Another massive near-future, near-space yarn from the author of Voyage (1997). As NASA space jockey Geena Bourne acrimoniously splits from her geologist husband, Henry Meacher, Venus explodes into nova-like brilliance. The explanation, scientists think, involves superstrings: the planet's wreckage produces massless black holes. Geena returns to work, while Henry travels to Edinburgh to investigate a large Moon rock gathered by the last Apollo mission 30 years ago and left untouched since. Silvery ``Moonseed'' dust escapes from the lab, however, and ``infects'' the ancient volcanic rocks underlying the city, converting them into novel crystalline forms using superstring energies. Within days, Edinburgh is engulfed by volcanic eruptions. Moonseed spreads rapidly around the globe, chewing up the planet's crust, and producing more terrestrial turbulence. Henry, who's developing a theory (is Moonseed some sort of hive organism? or alien nanotechnology that converts planets into spaceships?) must get to the Moon to gather crucial evidence. Geena's the best pilot available, though rundown NASA will need lots of Russian hardware and technical help. Henry confirms that the Moon, too, is infected with Moonseed, but something massive is inhibiting its full development. With Earth doomed to meltdown, the Moons clearly the only safe haven for what's left of humanity. But can it be made habitable in time to receive millions of refugees? Baxter revels in the gritty, practical details of space flight and moon-walking; his alien threat is an intriguing and original one, though unconvincingly developed. But the padding (too many minor characters and unnecessary scenes) slows the pace to a crawl. (Movie rights to The Bridge Production Company) -- Copyright ©1998, Kirkus Associates, LP. All rights reserved. --This text refers to an out of print or unavailable edition of this title.

Review

"...science fiction in which the science is right. A sheer pleasure to read!" -- New Scientist

"A major new talent!" -- Arthur C. Clarke

"A stunning talent!" -- Locus

Book Description

It Eats Planets. And It's Here.

It starts when Venus explodes into a brilliant cloud of dust and debris, showering Earth with radiation and bizarre particles that wipe out all the crops and half the life in the oceans, and fry the ozone layer. Days later, a few specks of moon rock kicked up from the last Apollo mission fall upon a lava crag in Scotland. That's all it takes . . .

Suddenly, the ground itself begins melting into pools of dust that grow larger every day.
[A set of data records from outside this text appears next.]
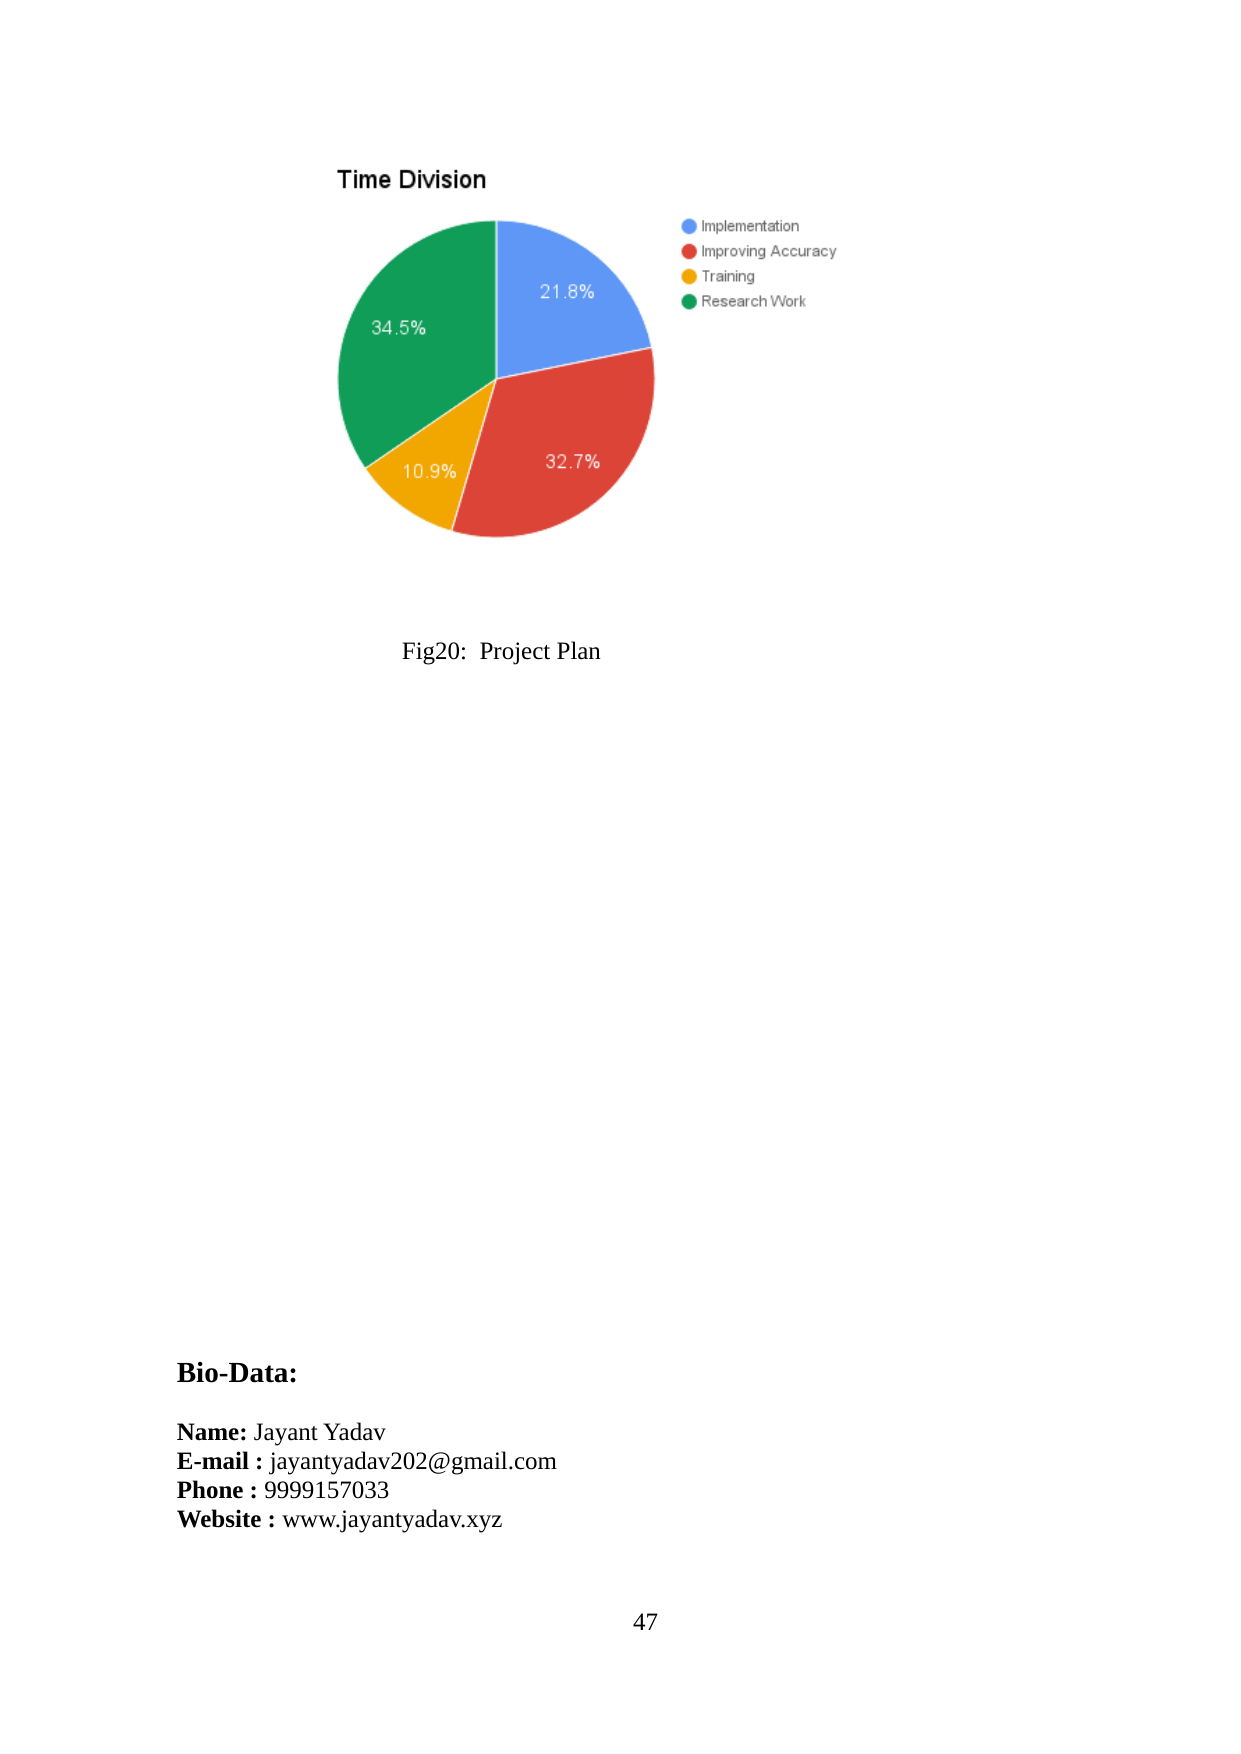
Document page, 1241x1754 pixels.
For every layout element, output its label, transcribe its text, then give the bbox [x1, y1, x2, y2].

picture [176, 120, 1012, 637]
text Bio-Data: [177, 1355, 1122, 1389]
text Fig20: Project Plan [177, 636, 1122, 665]
text Name: Jayant Yadav [177, 1417, 1122, 1446]
text E-mail : jayantyadav202@gmail.com [177, 1446, 1122, 1475]
text Phone : 9999157033 [177, 1475, 1122, 1504]
text Website : www.jayantyadav.xyz [177, 1504, 1122, 1532]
For what has demolished Venus, and now threatens Earth itself, is part machine, part life-form: a nano-virus, dubbed Moonseed, that attacks planets.
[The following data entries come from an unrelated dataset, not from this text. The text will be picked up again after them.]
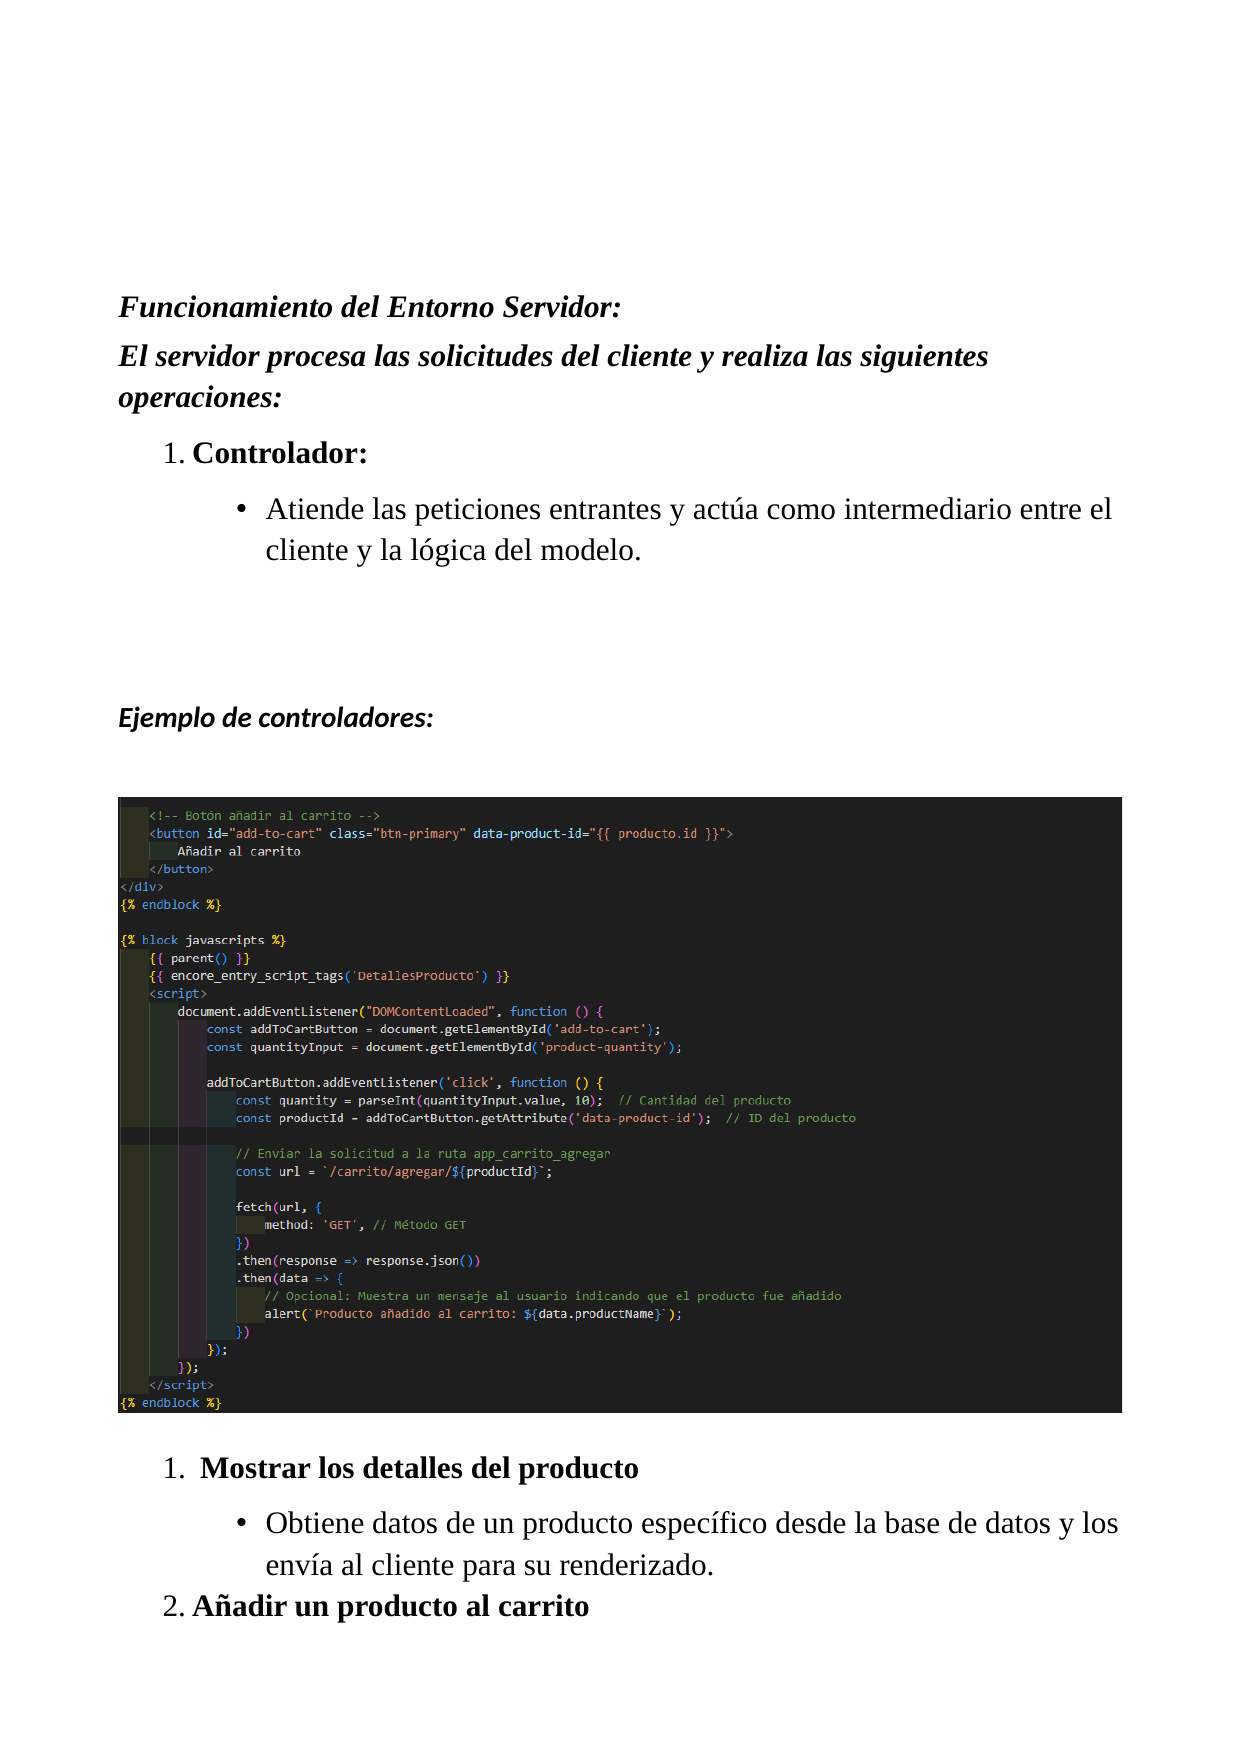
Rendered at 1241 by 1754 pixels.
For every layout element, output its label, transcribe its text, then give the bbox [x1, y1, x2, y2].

text El servidor procesa las solicitudes del cliente y realiza las siguientes operaciones: [118, 337, 1122, 414]
list Añadir un producto al carrito [162, 1587, 1122, 1623]
list Controlador: [162, 434, 1122, 470]
list Atiende las peticiones entrantes y actúa como intermediario entre el cliente y la lógica del modelo. [236, 490, 1122, 567]
picture [118, 797, 1123, 1413]
subtitle Funcionamiento del Entorno Servidor: [118, 289, 1122, 325]
list Obtiene datos de un producto específico desde la base de datos y los envía al cliente para su renderizado. [236, 1505, 1122, 1582]
text Ejemplo de controladores: [118, 699, 1122, 735]
list Mostrar los detalles del producto [162, 1449, 1122, 1485]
Four scientists are all that stand between Moonseed and Earth's extinction, four brilliant minds that must race to cut off the virus and save what's left of Earth--a pulse-stopping battle for discovery that will lead them from the Earth's inner core to a daredevil Moon voyage that could save, or damn, us all.

About the Author

A two-time winner of the Philip K. Dick Award and recipient of the John W. Campbell Memorial Award,Stephen Baxter has also been a Hugo nominee as well as the winner of numerous other literary prizes for his novels and short fiction. A trained engineer who took a first-class honors degree in mathematics at Cambridge University, he also has a doctorate in aeroengineering research from Southhampton University. He is the author of eleven science fiction novels and four novels for young adults. Mr. Baxter lives in Prestwood, England.